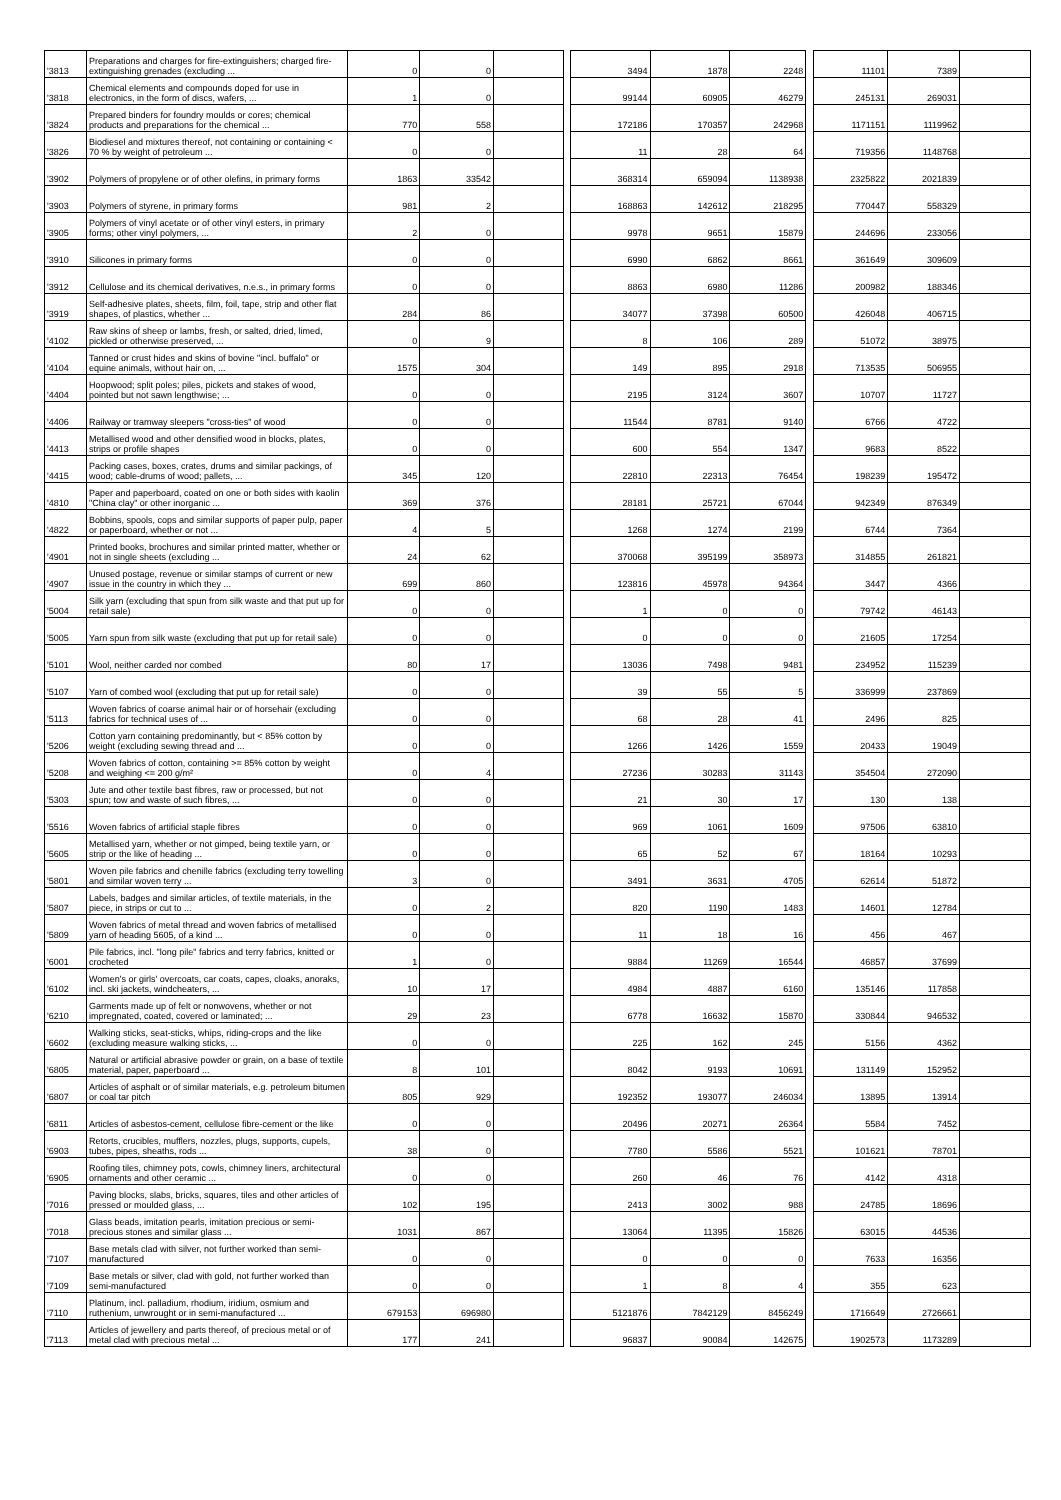| '3813 | Preparations and charges for fire-extinguishers; charged fire-extinguishing grenades (excluding ... | 0 | 0 | | | 3494 | 1878 | 2248 | | 11101 | 7389 | |
| '3818 | Chemical elements and compounds doped for use in electronics, in the form of discs, wafers, ... | 1 | 0 | | | 99144 | 60905 | 46279 | | 245131 | 269031 | |
| '3824 | Prepared binders for foundry moulds or cores; chemical products and preparations for the chemical ... | 770 | 558 | | | 172186 | 170357 | 242968 | | 1171151 | 1119962 | |
| '3826 | Biodiesel and mixtures thereof, not containing or containing < 70 % by weight of petroleum ... | 0 | 0 | | | 11 | 28 | 64 | | 719356 | 1148768 | |
| '3902 | Polymers of propylene or of other olefins, in primary forms | 1863 | 33542 | | | 368314 | 659094 | 1138938 | | 2325822 | 2021839 | |
| '3903 | Polymers of styrene, in primary forms | 981 | 2 | | | 168863 | 142612 | 218295 | | 770447 | 558329 | |
| '3905 | Polymers of vinyl acetate or of other vinyl esters, in primary forms; other vinyl polymers, ... | 2 | 0 | | | 9978 | 9651 | 15879 | | 244696 | 233056 | |
| '3910 | Silicones in primary forms | 0 | 0 | | | 6990 | 6862 | 8661 | | 361649 | 309609 | |
| '3912 | Cellulose and its chemical derivatives, n.e.s., in primary forms | 0 | 0 | | | 8863 | 6980 | 11286 | | 200982 | 188346 | |
| '3919 | Self-adhesive plates, sheets, film, foil, tape, strip and other flat shapes, of plastics, whether ... | 284 | 86 | | | 34077 | 37398 | 60500 | | 426048 | 406715 | |
| '4102 | Raw skins of sheep or lambs, fresh, or salted, dried, limed, pickled or otherwise preserved, ... | 0 | 9 | | | 8 | 106 | 289 | | 51072 | 38975 | |
| '4104 | Tanned or crust hides and skins of bovine "incl. buffalo" or equine animals, without hair on, ... | 1575 | 304 | | | 149 | 895 | 2918 | | 713535 | 506955 | |
| '4404 | Hoopwood; split poles; piles, pickets and stakes of wood, pointed but not sawn lengthwise; ... | 0 | 0 | | | 2195 | 3124 | 3607 | | 10707 | 11727 | |
| '4406 | Railway or tramway sleepers "cross-ties" of wood | 0 | 0 | | | 11544 | 8781 | 9140 | | 6766 | 4722 | |
| '4413 | Metallised wood and other densified wood in blocks, plates, strips or profile shapes | 0 | 0 | | | 600 | 554 | 1347 | | 9683 | 8522 | |
| '4415 | Packing cases, boxes, crates, drums and similar packings, of wood; cable-drums of wood; pallets, ... | 345 | 120 | | | 22810 | 22313 | 76454 | | 198239 | 195472 | |
| '4810 | Paper and paperboard, coated on one or both sides with kaolin "China clay" or other inorganic ... | 369 | 376 | | | 28181 | 25721 | 67044 | | 942349 | 876349 | |
| '4822 | Bobbins, spools, cops and similar supports of paper pulp, paper or paperboard, whether or not ... | 4 | 5 | | | 1268 | 1274 | 2199 | | 6744 | 7364 | |
| '4901 | Printed books, brochures and similar printed matter, whether or not in single sheets (excluding ... | 24 | 62 | | | 370068 | 395199 | 358973 | | 314855 | 261821 | |
| '4907 | Unused postage, revenue or similar stamps of current or new issue in the country in which they ... | 699 | 860 | | | 123816 | 45978 | 94364 | | 3447 | 4366 | |
| '5004 | Silk yarn (excluding that spun from silk waste and that put up for retail sale) | 0 | 0 | | | 1 | 0 | 0 | | 79742 | 46143 | |
| '5005 | Yarn spun from silk waste (excluding that put up for retail sale) | 0 | 0 | | | 0 | 0 | 0 | | 21605 | 17254 | |
| '5101 | Wool, neither carded nor combed | 80 | 17 | | | 13036 | 7498 | 9481 | | 234952 | 115239 | |
| '5107 | Yarn of combed wool (excluding that put up for retail sale) | 0 | 0 | | | 39 | 55 | 5 | | 336999 | 237869 | |
| '5113 | Woven fabrics of coarse animal hair or of horsehair (excluding fabrics for technical uses of ... | 0 | 0 | | | 68 | 28 | 41 | | 2496 | 825 | |
| '5206 | Cotton yarn containing predominantly, but < 85% cotton by weight (excluding sewing thread and ... | 0 | 0 | | | 1266 | 1426 | 1559 | | 20433 | 19049 | |
| '5208 | Woven fabrics of cotton, containing >= 85% cotton by weight and weighing <= 200 g/m² | 0 | 4 | | | 27236 | 30283 | 31143 | | 354504 | 272090 | |
| '5303 | Jute and other textile bast fibres, raw or processed, but not spun; tow and waste of such fibres, ... | 0 | 0 | | | 21 | 30 | 17 | | 130 | 138 | |
| '5516 | Woven fabrics of artificial staple fibres | 0 | 0 | | | 969 | 1061 | 1609 | | 97506 | 63810 | |
| '5605 | Metallised yarn, whether or not gimped, being textile yarn, or strip or the like of heading ... | 0 | 0 | | | 65 | 52 | 67 | | 18164 | 10293 | |
| '5801 | Woven pile fabrics and chenille fabrics (excluding terry towelling and similar woven terry ... | 3 | 0 | | | 3491 | 3631 | 4705 | | 62614 | 51872 | |
| '5807 | Labels, badges and similar articles, of textile materials, in the piece, in strips or cut to ... | 0 | 2 | | | 820 | 1190 | 1483 | | 14601 | 12784 | |
| '5809 | Woven fabrics of metal thread and woven fabrics of metallised yarn of heading 5605, of a kind ... | 0 | 0 | | | 11 | 18 | 16 | | 456 | 467 | |
| '6001 | Pile fabrics, incl. "long pile" fabrics and terry fabrics, knitted or crocheted | 1 | 0 | | | 9884 | 11269 | 16544 | | 46857 | 37699 | |
| '6102 | Women's or girls' overcoats, car coats, capes, cloaks, anoraks, incl. ski jackets, windcheaters, ... | 10 | 17 | | | 4984 | 4887 | 6160 | | 135146 | 117858 | |
| '6210 | Garments made up of felt or nonwovens, whether or not impregnated, coated, covered or laminated; ... | 29 | 23 | | | 6778 | 16632 | 15870 | | 330844 | 946532 | |
| '6602 | Walking sticks, seat-sticks, whips, riding-crops and the like (excluding measure walking sticks, ... | 0 | 0 | | | 225 | 162 | 245 | | 5156 | 4362 | |
| '6805 | Natural or artificial abrasive powder or grain, on a base of textile material, paper, paperboard ... | 8 | 101 | | | 8042 | 9193 | 10691 | | 131149 | 152952 | |
| '6807 | Articles of asphalt or of similar materials, e.g. petroleum bitumen or coal tar pitch | 805 | 929 | | | 192352 | 193077 | 246034 | | 13895 | 13914 | |
| '6811 | Articles of asbestos-cement, cellulose fibre-cement or the like | 0 | 0 | | | 20496 | 20271 | 26364 | | 5584 | 7452 | |
| '6903 | Retorts, crucibles, mufflers, nozzles, plugs, supports, cupels, tubes, pipes, sheaths, rods ... | 38 | 0 | | | 7780 | 5586 | 5521 | | 101621 | 78701 | |
| '6905 | Roofing tiles, chimney pots, cowls, chimney liners, architectural ornaments and other ceramic ... | 0 | 0 | | | 260 | 46 | 76 | | 4142 | 4318 | |
| '7016 | Paving blocks, slabs, bricks, squares, tiles and other articles of pressed or moulded glass, ... | 102 | 195 | | | 2413 | 3002 | 988 | | 24785 | 18696 | |
| '7018 | Glass beads, imitation pearls, imitation precious or semi-precious stones and similar glass ... | 1031 | 867 | | | 13064 | 11395 | 15826 | | 63015 | 44536 | |
| '7107 | Base metals clad with silver, not further worked than semi-manufactured | 0 | 0 | | | 0 | 0 | 0 | | 7633 | 16356 | |
| '7109 | Base metals or silver, clad with gold, not further worked than semi-manufactured | 0 | 0 | | | 1 | 8 | 4 | | 355 | 623 | |
| '7110 | Platinum, incl. palladium, rhodium, iridium, osmium and ruthenium, unwrought or in semi-manufactured ... | 679153 | 696980 | | | 5121876 | 7842129 | 8456249 | | 1716649 | 2726661 | |
| '7113 | Articles of jewellery and parts thereof, of precious metal or of metal clad with precious metal ... | 177 | 241 | | | 96837 | 90084 | 142675 | | 1902573 | 1173289 | |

= = = = = = =

> _PROMPT_: Your answer must be the lines from the one with "131149 | 152952 | |" through the last line of the data, repeated exactly and with nothing else.

> _ANSWER TO THE PROBLEM_:
| '6805 | Natural or artificial abrasive powder or grain, on a base of textile material, paper, paperboard ... | 8 | 101 | | | 8042 | 9193 | 10691 | | 131149 | 152952 | |
| '6807 | Articles of asphalt or of similar materials, e.g. petroleum bitumen or coal tar pitch | 805 | 929 | | | 192352 | 193077 | 246034 | | 13895 | 13914 | |
| '6811 | Articles of asbestos-cement, cellulose fibre-cement or the like | 0 | 0 | | | 20496 | 20271 | 26364 | | 5584 | 7452 | |
| '6903 | Retorts, crucibles, mufflers, nozzles, plugs, supports, cupels, tubes, pipes, sheaths, rods ... | 38 | 0 | | | 7780 | 5586 | 5521 | | 101621 | 78701 | |
| '6905 | Roofing tiles, chimney pots, cowls, chimney liners, architectural ornaments and other ceramic ... | 0 | 0 | | | 260 | 46 | 76 | | 4142 | 4318 | |
| '7016 | Paving blocks, slabs, bricks, squares, tiles and other articles of pressed or moulded glass, ... | 102 | 195 | | | 2413 | 3002 | 988 | | 24785 | 18696 | |
| '7018 | Glass beads, imitation pearls, imitation precious or semi-precious stones and similar glass ... | 1031 | 867 | | | 13064 | 11395 | 15826 | | 63015 | 44536 | |
| '7107 | Base metals clad with silver, not further worked than semi-manufactured | 0 | 0 | | | 0 | 0 | 0 | | 7633 | 16356 | |
| '7109 | Base metals or silver, clad with gold, not further worked than semi-manufactured | 0 | 0 | | | 1 | 8 | 4 | | 355 | 623 | |
| '7110 | Platinum, incl. palladium, rhodium, iridium, osmium and ruthenium, unwrought or in semi-manufactured ... | 679153 | 696980 | | | 5121876 | 7842129 | 8456249 | | 1716649 | 2726661 | |
| '7113 | Articles of jewellery and parts thereof, of precious metal or of metal clad with precious metal ... | 177 | 241 | | | 96837 | 90084 | 142675 | | 1902573 | 1173289 | |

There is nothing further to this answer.